Disclaimer: Akatsuki no Yona (c)Mizuho Kusanagi. No profit taken.
notes: doc sudah di-edit, tanpa mengubah isi cerita sama sekali :)
Fic any ketiga :') Omong-omong saya ini nge-ship YonaHaku, tapi kenapa bikin fic melulunya ada kaitannya sama Suwon ye?/kais tanah
Ayo ramaikan fandom ketje ini o/


Salju

.

Kadang, butiran salju yang turun dari langit itu amat menarik perhatian Yona.

Dia akan lekas-lekas menghampiri jendela terdekat, melongokkan kepala demi mendapati kristal-kristal beku putih melayang turun mewarnai langit. Menjulurkan tangan panjang-panjang di jangkauan salju, membiarkan kristal menyentuh kulitnya lembut, memberikan sensasi dingin yang menyenangkan. Ia menikmati saat-saat yang menyejukkan kalbu itu.

Dingin. Damai. Sejuk. Kesan Yona pada salju.

Saat itu dia berumur enam tahun. Berjalan di lorong Istana Hiryuu sendiri, tapak-tapak kaki kecilnya beradu dengan lantai, menghasilkan bunyi rendah hasil pertemuan alas sepatu dengan lapisan jalur. Rambut merah ikal sebahu digerai seperti biasa, memberikan ciri khas dari sang putri Raja Il.
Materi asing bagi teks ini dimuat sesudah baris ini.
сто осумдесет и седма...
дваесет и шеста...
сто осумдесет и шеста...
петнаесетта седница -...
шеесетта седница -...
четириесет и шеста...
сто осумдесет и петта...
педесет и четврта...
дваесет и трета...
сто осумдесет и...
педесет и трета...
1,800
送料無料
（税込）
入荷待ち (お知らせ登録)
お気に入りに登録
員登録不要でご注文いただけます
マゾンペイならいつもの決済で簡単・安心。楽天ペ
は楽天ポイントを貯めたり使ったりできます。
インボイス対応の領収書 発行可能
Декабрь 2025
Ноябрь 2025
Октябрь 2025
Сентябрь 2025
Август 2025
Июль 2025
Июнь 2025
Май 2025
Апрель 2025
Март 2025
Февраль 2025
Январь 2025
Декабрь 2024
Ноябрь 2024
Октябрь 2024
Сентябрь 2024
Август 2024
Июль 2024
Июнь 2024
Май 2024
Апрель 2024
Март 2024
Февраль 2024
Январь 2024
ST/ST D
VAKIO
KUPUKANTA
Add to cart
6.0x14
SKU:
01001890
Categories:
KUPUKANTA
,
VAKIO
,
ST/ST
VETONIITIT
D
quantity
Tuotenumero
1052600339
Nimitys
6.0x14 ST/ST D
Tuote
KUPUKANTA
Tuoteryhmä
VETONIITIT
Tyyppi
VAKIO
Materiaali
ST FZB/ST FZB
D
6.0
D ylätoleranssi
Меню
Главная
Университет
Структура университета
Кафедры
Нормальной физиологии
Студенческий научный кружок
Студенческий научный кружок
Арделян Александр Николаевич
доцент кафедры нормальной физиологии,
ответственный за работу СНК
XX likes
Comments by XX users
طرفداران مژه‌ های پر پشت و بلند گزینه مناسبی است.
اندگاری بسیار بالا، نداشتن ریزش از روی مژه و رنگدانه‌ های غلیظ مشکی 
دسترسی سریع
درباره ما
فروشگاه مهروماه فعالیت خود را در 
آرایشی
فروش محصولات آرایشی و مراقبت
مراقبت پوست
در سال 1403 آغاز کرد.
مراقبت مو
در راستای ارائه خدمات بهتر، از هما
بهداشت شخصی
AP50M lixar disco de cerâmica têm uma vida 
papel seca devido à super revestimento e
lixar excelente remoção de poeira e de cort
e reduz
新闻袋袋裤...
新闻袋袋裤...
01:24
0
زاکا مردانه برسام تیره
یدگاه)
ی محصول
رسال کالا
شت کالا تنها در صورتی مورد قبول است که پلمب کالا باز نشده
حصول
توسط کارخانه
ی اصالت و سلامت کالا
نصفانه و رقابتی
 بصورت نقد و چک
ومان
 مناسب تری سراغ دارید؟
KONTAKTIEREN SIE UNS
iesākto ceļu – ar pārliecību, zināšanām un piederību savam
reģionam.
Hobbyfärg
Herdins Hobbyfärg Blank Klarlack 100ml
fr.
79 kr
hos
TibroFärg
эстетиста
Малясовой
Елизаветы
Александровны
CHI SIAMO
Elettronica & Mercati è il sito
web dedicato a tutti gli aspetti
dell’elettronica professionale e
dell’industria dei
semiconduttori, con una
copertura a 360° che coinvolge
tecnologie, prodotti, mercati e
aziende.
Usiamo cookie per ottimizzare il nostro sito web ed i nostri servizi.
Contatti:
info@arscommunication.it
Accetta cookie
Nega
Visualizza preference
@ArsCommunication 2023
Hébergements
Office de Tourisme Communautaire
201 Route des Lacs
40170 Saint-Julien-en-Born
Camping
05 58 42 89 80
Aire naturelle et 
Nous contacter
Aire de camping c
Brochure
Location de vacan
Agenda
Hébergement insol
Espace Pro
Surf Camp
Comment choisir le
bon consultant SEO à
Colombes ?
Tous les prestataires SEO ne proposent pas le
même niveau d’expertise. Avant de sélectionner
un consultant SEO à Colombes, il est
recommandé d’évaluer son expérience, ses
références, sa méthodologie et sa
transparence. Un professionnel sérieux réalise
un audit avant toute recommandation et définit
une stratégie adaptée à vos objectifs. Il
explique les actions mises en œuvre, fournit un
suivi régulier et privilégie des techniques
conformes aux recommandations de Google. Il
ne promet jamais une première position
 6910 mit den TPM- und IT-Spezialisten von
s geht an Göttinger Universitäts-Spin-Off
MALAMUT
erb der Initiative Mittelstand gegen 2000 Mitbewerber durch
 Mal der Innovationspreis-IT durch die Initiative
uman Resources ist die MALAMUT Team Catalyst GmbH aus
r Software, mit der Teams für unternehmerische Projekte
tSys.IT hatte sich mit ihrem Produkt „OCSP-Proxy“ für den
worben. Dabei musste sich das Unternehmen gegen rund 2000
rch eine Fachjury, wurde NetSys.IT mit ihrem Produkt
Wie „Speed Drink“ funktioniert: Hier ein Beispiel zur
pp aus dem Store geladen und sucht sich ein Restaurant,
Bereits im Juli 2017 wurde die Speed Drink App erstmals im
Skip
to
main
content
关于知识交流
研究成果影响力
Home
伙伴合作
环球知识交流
Ia sedang dalam perjalanan menuju kamar ketika melihat sebutir salju melayang jatuh di luar jendela—tak jauh darinya. Salju, batin anak itu. Langkah kakinya berderap seketika menghampiri jendela. Beruntung, kusennya tidak terlampau tinggi hingga ia mampu menjangkau pemandangan di luar. Dan iris violetnya langsung bertabrakan dengan sekumpulan salju yang melayang turun perlahan. Menodai kelabu monoton langit, menggoreskan sapuan warna putih pada visi.

Salju. Salju turun.

Ia mengamati butir demi butir yang jatuh menyentuh tanah, mewarnai monoton coklat tanah dan hijau daun. Perlahan-lahan, seakan membiarkan Yona melihat pergerakannya baik-baik. Gadis kecil itu menjulurkan tangan ke luar jendela panjang-panjang, memasukkan lengannya pada jangkau sentuhan sang salju. Satu butir, dua butir. Seulas senyum geli kala merasakan dingin kristal es mengelus lembut permukaan kulitnya.

"Hei, Yona. Apa yang—"

Yona menoleh dan mendapati Suwon berdiri di sebelahnya, ikut mengamati apa yang menyita perhatiannya selama beberapa waktu. Iris gelap anak Jenderal Yuhon itu bergulir memerhatikan salju-salju yang mengambang turun perlahan. Suwon berselisih tiga tahun dari Yona, yang berarti umurnya telah menginjak sembilan tahun kini.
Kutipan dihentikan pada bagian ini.